La chambre sociale de la cour d’appel, statuant le 18 mars 2025, confirme un jugement prud’homal ayant annulé un licenciement pour motif discriminatoire. Un salarié, en arrêt de travail continu pour maladie depuis avril 2019, avait été licencié par son employeur, une société d’assurance, qui invoquait la perturbation du fonctionnement de son service commercial. La juridiction d’appel a examiné si ce licenciement était justifié par des éléments objectifs étrangers à l’état de santé du salarié. Elle a confirmé la nullité du licenciement pour discrimination et a maintenu l’octroi de dommages et intérêts ainsi que diverses condamnations pécuniaires à la charge de l’employeur.
La preuve de la perturbation objective de l’entreprise
L’employeur doit démontrer que le licenciement est fondé sur des éléments objectifs étrangers à la santé. La convention collective prévoit la possibilité de licencier un salarié en arrêt maladie au-delà d’une période de garantie d’emploi. Cette possibilité est subordonnée à la nécessité d’un remplacement définitif et à une perturbation du bon fonctionnement de l’entreprise. « Cette perturbation s’entend à l’entreprise dans son ensemble, et non à un seul service ou à un établissement » (Motifs). L’employeur a produit des éléments chiffrés concernant la baisse du portefeuille clients géré par le salarié. Toutefois, la cour relève que ces données « ne font pas apparaître une perturbation de l’entreprise, en son ensemble, du fait de l’arrêt de travail » (Motifs). Le secteur géographique était couvert par une équipe de neuf commerciaux, permettant une répartition temporaire de la charge. La jurisprudence rappelle que l’absence prolongée ne justifie un licenciement que si elle perturbe objectivement l’entreprise. « L’absence prolongée du salarié ne peut constituer un motif réel et sérieux de licenciement qu’en raison de la situation objective de l’entreprise dont le fonctionnement serait perturbé » (Cour d’appel de Metz, le 29 janvier 2025, n°22/02332). En l’espèce, l’employeur n’a pas rapporté cette preuve.

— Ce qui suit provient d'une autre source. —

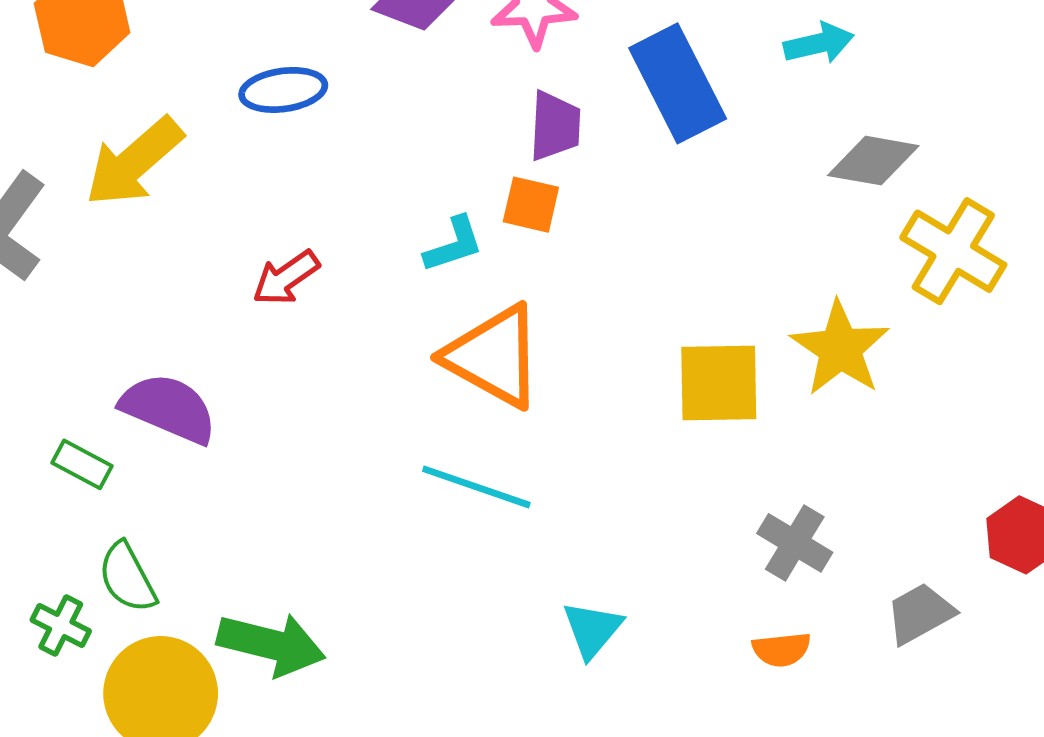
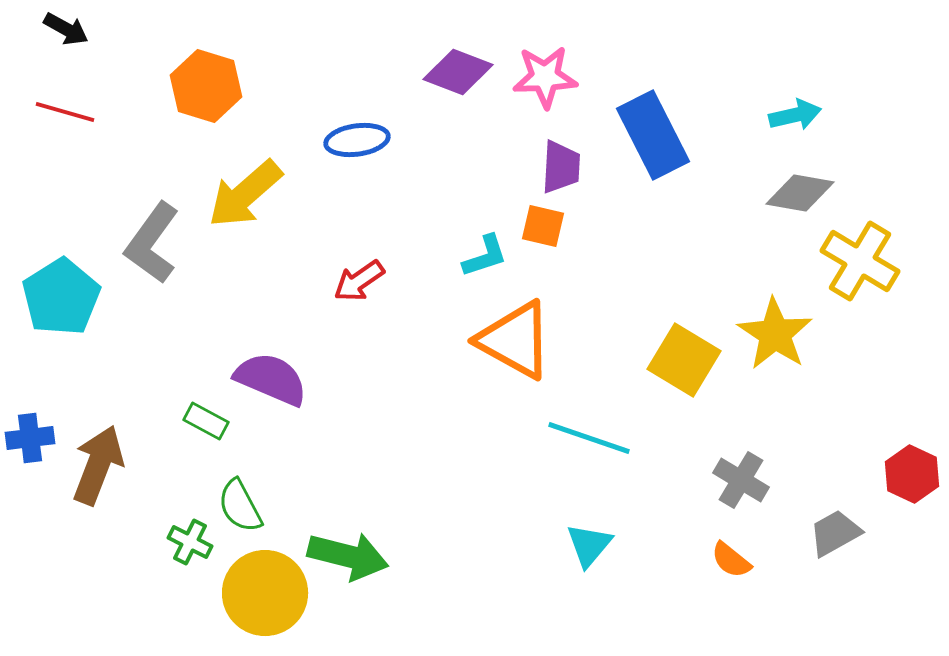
cyan arrow: (819, 43) -> (795, 115), moved
yellow square: (719, 383) -> (684, 360), turned 32
cyan line: (476, 487) -> (589, 438), moved
orange semicircle: (781, 649) -> (731, 560), turned 45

Le renversement de la charge de la preuve en matière discriminatoire
Le droit du travail instaure un mécanisme probatoire spécifique pour les allégations de discrimination. Le salarié doit présenter des éléments de fait laissant supposer l’existence d’une discrimination. Il appartient ensuite à l’employeur de prouver que sa décision est justifiée par des éléments objectifs étrangers à toute discrimination. La cour constate que le salarié était en arrêt de travail continu pour maladie au moment du licenciement. Elle relève également que les justifications avancées par l’employeur, centrées sur la gestion d’un portefeuille client spécifique, sont insuffisantes. « En conséquence, l’employeur ne rapporte pas la preuve que le licenciement est justifié par des éléments objectifs étrangers à toute discrimination en raison de l’état de santé » (Motifs). Ce défaut de preuve entraîne la nullité du licenciement en application de l’article L. 1132-4 du code du travail. Cette solution est conforme à la jurisprudence qui admet le licenciement pour absence seulement si la santé n’en est pas la cause. « Si cet article fait interdiction de licencier un salarié notamment en raison de son état de santé ou de son handicap, ce texte ne s’oppose pas au licenciement motivé, non pas par l’état de santé du salarié, mais par la situation objective de l’entreprise » (Cour d’appel, le 31 octobre 2025, n°21/15027). L’employeur n’ayant pas établi cette situation objective, le licenciement est annulé.
Les conséquences civiles de la nullité du licenciement
La reconnaissance d’un licenciement nul pour discrimination entraîne des conséquences pécuniaires significatives pour l’employeur. La cour confirme l’octroi de dommages et intérêts au salarié, fixés à 19 000 euros nets par les premiers juges. Cette évaluation tient compte de l’ancienneté, de l’âge du salarié et de ses faibles perspectives de réinsertion professionnelle. Par ailleurs, la cour ordonne d’office le remboursement par l’employeur des indemnités de chômage versées au salarié, dans la limite de six mois. Cette condamnation, prévue à l’article L. 1235-4 du code du travail, est automatique lorsque les organismes concernés ne sont pas intervenus en justice. Enfin, l’employeur, succombant en appel, est condamné aux dépens et à une indemnité au titre de l’article 700 du code de procédure civile. Ces condamnations accessoires complètent la réparation du préjudice subi et sanctionnent la faute de l’employeur.
La portée de cet arrêt est double. Il rappelle avec rigueur les conditions strictes du licenciement d’un salarié absent pour maladie, en exigeant une preuve concrète de perturbation de l’entreprise. Il illustre également l’effectivité du renversement de la charge de la preuve en matière de discrimination, conduisant à la nullité en cas de justification insuffisante. La décision renforce ainsi la protection des salariés contre les licenciements abusifs liés à l’état de santé.